“This won’t do,” he thought, and shook his head. “Much as I’d like to kill those two dogs I can’t—I can’t.... I’ll smash their faces, though—and if I ever catch....”
Breaking the thought off abruptly, he passed down the dim hallway to the door of the club-rooms. He raised the axe and was about to smash the lock when he espied a key in the keyhole. The door was not locked. Lane set down the axe and noiselessly turned the knob and peeped in. The first room was dark, but the door on the opposite side was ajar, and through it Lane saw the larger lighted room and the shiny floor. Moving figures crossed the space. Removing the key, Lane slipped inside the room and locked the door. Then he tip-toed to the opposite door.
Thesel and Lorna were now so close that Lane could hear them.
“But I thought I had a date with Dick,” protested Lorna. Her face was red and she stamped her foot.
“See here, kiddo. If you’re as thick as that I’ll have to put you wise,” answered Thesel, good-humoredly, as he tilted back his cigarette to blow smoke at the ceiling. “Dick is through with you.”
“Oh, is he?” choked Lorna.
“Say, Cap, I heard a noise,” suddenly called out Swann, rather nervously.

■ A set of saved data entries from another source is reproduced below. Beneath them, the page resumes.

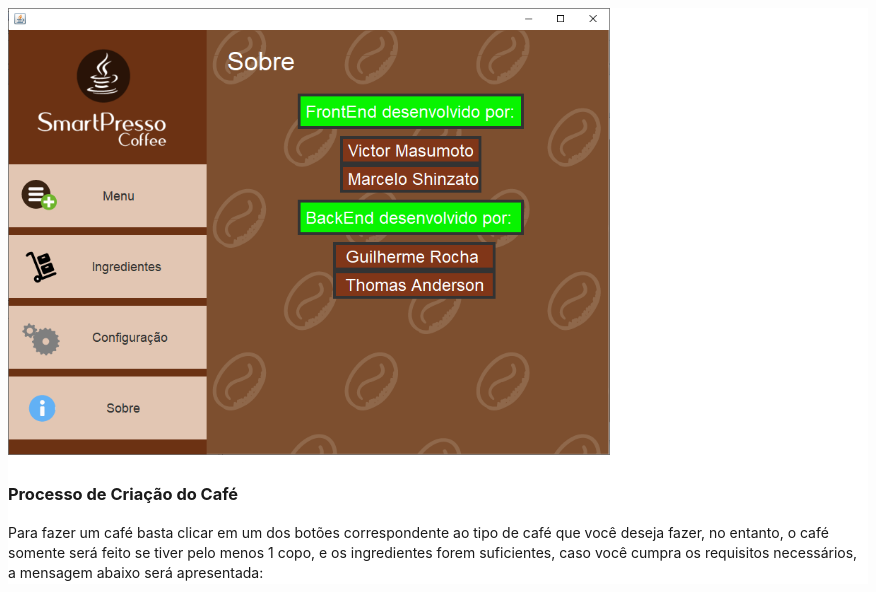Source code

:   <img width="70%" height="70%" src="smart_coffe_images/tela_sobre.png">
</p>

### Processo de Criação do Café

  Para fazer um café basta clicar em um dos botões correspondente ao tipo de café que você deseja fazer, no entanto, o café somente será feito se tiver pelo menos 1 copo, e os ingredientes forem suficientes, caso você cumpra os requisitos necessários, a mensagem abaixo será apresentada:
 
<p align="center">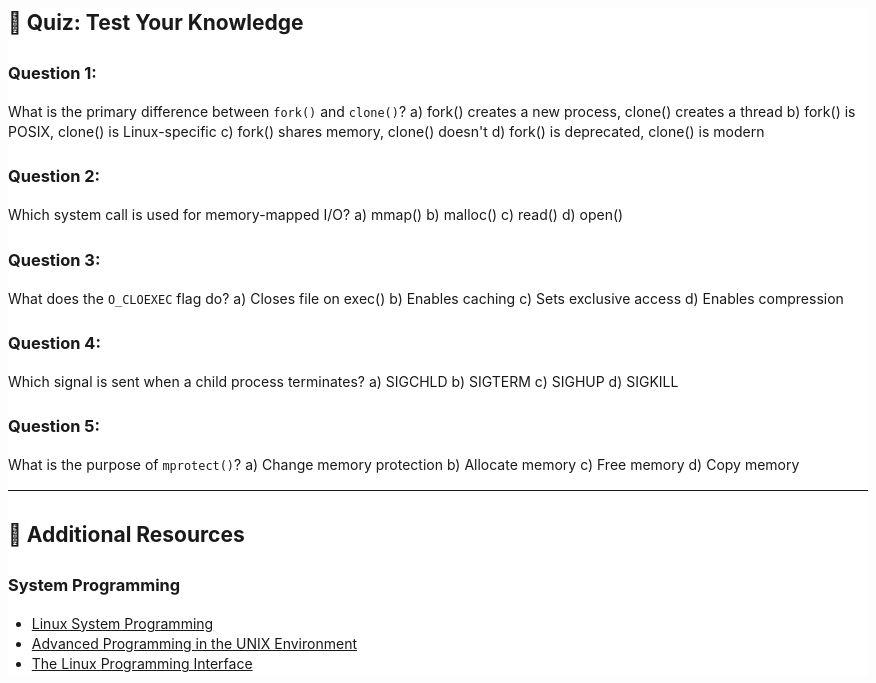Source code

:
## 🧠 Quiz: Test Your Knowledge

### **Question 1:**
What is the primary difference between `fork()` and `clone()`?
a) fork() creates a new process, clone() creates a thread
b) fork() is POSIX, clone() is Linux-specific
c) fork() shares memory, clone() doesn't
d) fork() is deprecated, clone() is modern

### **Question 2:**
Which system call is used for memory-mapped I/O?
a) mmap()
b) malloc()
c) read()
d) open()

### **Question 3:**
What does the `O_CLOEXEC` flag do?
a) Closes file on exec()
b) Enables caching
c) Sets exclusive access
d) Enables compression

### **Question 4:**
Which signal is sent when a child process terminates?
a) SIGCHLD
b) SIGTERM
c) SIGHUP
d) SIGKILL

### **Question 5:**
What is the purpose of `mprotect()`?
a) Change memory protection
b) Allocate memory
c) Free memory
d) Copy memory

---

## 🔗 Additional Resources

### **System Programming**
- [Linux System Programming](https://www.amazon.com/Linux-System-Programming-Talking-Directly/dp/1449339530)
- [Advanced Programming in the UNIX Environment](https://www.amazon.com/Advanced-Programming-UNIX-Environment-3rd/dp/0321637739)
- [The Linux Programming Interface](https://www.amazon.com/Linux-Programming-Interface-System-Handbook/dp/1593272200)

There was a moment’s silence. Lane, too, had heard a noise, but could not be sure whether it was inside the building or not.
Swann hurried over to join Thesel. They looked blankly at each other. The air might have been charged. Both girls showed alarm.
Then Lane, with his hand on the gun in his pocket, strode out to confront them.
“Oh—h!” gasped Lorna, as if appalled at sight of her brother’s face.
“Fellows, I’ll have to break up your little party,” said Lane, coolly.
Thesel turned ghastly white, while Swann grew livid with rage. He seemed to expand. His hand went back to his right hip.
When Lane got within six feet of them, Swann drew a small automatic pistol. But before he could raise it, Lane had leaped into startling activity. With terrific swing he brought his gun down on Swann’s face. Then as swiftly he turned on Thesel. Swann had hardly hit the floor, a sodden heap, when Thesel, with bloody visage, reeled and fell like a log. Lane bent over them, ready to beat either back. But both were unconscious.
“Daren—for God’s sake—don’t murder them!” whispered Lorna, hoarsely.
Lane’s humanity was in abeyance then, but his self-control did not desert him.
“You girls must hurry out of here,” he ordered.
“Oh, Gail is fainting,” cried Lorna.
The little Williams girl was indeed swaying and sinking down. Lane grasped her and shook her. “Brace up. If you keel over now, you’ll be found out sure.... It’s all right. You’ll not be hurt. There——”
A heavy thumping on the door by which Lane had entered and a loud authoritative voice from the hall silenced him.